[Saved data entries]
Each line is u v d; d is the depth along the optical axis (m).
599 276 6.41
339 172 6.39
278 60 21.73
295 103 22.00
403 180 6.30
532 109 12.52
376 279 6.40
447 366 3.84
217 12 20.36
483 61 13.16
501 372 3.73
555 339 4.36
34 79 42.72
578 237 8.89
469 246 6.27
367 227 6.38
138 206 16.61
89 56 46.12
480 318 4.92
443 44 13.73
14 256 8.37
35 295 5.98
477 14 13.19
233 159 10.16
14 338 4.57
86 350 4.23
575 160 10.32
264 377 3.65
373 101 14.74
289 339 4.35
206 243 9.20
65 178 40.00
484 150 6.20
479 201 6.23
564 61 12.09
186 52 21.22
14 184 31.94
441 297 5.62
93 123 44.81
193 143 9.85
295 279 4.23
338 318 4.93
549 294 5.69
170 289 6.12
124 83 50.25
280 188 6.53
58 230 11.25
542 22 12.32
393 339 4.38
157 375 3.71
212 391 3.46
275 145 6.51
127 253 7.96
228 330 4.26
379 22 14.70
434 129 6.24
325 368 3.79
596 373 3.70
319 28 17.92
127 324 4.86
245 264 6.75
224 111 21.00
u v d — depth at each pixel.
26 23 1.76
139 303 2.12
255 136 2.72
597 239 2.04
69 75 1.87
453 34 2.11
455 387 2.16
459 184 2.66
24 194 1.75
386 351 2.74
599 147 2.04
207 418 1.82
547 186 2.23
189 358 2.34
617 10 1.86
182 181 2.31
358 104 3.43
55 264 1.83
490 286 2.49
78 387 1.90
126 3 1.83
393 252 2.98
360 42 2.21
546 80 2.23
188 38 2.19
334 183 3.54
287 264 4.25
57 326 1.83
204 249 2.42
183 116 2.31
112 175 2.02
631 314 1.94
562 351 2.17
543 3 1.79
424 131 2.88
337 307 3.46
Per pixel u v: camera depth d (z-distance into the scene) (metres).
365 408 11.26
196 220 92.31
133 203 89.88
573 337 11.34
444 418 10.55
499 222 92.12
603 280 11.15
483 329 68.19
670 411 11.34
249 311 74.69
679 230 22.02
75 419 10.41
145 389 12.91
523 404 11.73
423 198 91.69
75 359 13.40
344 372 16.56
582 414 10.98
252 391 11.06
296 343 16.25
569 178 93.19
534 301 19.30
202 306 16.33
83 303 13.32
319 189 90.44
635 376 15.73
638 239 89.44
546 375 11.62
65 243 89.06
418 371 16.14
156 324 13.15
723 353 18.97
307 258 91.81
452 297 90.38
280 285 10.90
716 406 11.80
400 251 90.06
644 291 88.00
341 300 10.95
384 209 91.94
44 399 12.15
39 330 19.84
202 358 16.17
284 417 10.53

WHAT IS NEEDED ::
Keeping each word as it stands, transcribe every entry.

RESPONSE AREA ::
Each line is u v d; d is the depth along the optical axis (m).
599 276 6.41
339 172 6.39
278 60 21.73
295 103 22.00
403 180 6.30
532 109 12.52
376 279 6.40
447 366 3.84
217 12 20.36
483 61 13.16
501 372 3.73
555 339 4.36
34 79 42.72
578 237 8.89
469 246 6.27
367 227 6.38
138 206 16.61
89 56 46.12
480 318 4.92
443 44 13.73
14 256 8.37
35 295 5.98
477 14 13.19
233 159 10.16
14 338 4.57
86 350 4.23
575 160 10.32
264 377 3.65
373 101 14.74
289 339 4.35
206 243 9.20
65 178 40.00
484 150 6.20
479 201 6.23
564 61 12.09
186 52 21.22
14 184 31.94
441 297 5.62
93 123 44.81
193 143 9.85
295 279 4.23
338 318 4.93
549 294 5.69
170 289 6.12
124 83 50.25
280 188 6.53
58 230 11.25
542 22 12.32
393 339 4.38
157 375 3.71
212 391 3.46
275 145 6.51
127 253 7.96
228 330 4.26
379 22 14.70
434 129 6.24
325 368 3.79
596 373 3.70
319 28 17.92
127 324 4.86
245 264 6.75
224 111 21.00
u v d — depth at each pixel.
26 23 1.76
139 303 2.12
255 136 2.72
597 239 2.04
69 75 1.87
453 34 2.11
455 387 2.16
459 184 2.66
24 194 1.75
386 351 2.74
599 147 2.04
207 418 1.82
547 186 2.23
189 358 2.34
617 10 1.86
182 181 2.31
358 104 3.43
55 264 1.83
490 286 2.49
78 387 1.90
126 3 1.83
393 252 2.98
360 42 2.21
546 80 2.23
188 38 2.19
334 183 3.54
287 264 4.25
57 326 1.83
204 249 2.42
183 116 2.31
112 175 2.02
631 314 1.94
562 351 2.17
543 3 1.79
424 131 2.88
337 307 3.46
Per pixel u v: camera depth d (z-distance into the scene) (metres).
365 408 11.26
196 220 92.31
133 203 89.88
573 337 11.34
444 418 10.55
499 222 92.12
603 280 11.15
483 329 68.19
670 411 11.34
249 311 74.69
679 230 22.02
75 419 10.41
145 389 12.91
523 404 11.73
423 198 91.69
75 359 13.40
344 372 16.56
582 414 10.98
252 391 11.06
296 343 16.25
569 178 93.19
534 301 19.30
202 306 16.33
83 303 13.32
319 189 90.44
635 376 15.73
638 239 89.44
546 375 11.62
65 243 89.06
418 371 16.14
156 324 13.15
723 353 18.97
307 258 91.81
452 297 90.38
280 285 10.90
716 406 11.80
400 251 90.06
644 291 88.00
341 300 10.95
384 209 91.94
44 399 12.15
39 330 19.84
202 358 16.17
284 417 10.53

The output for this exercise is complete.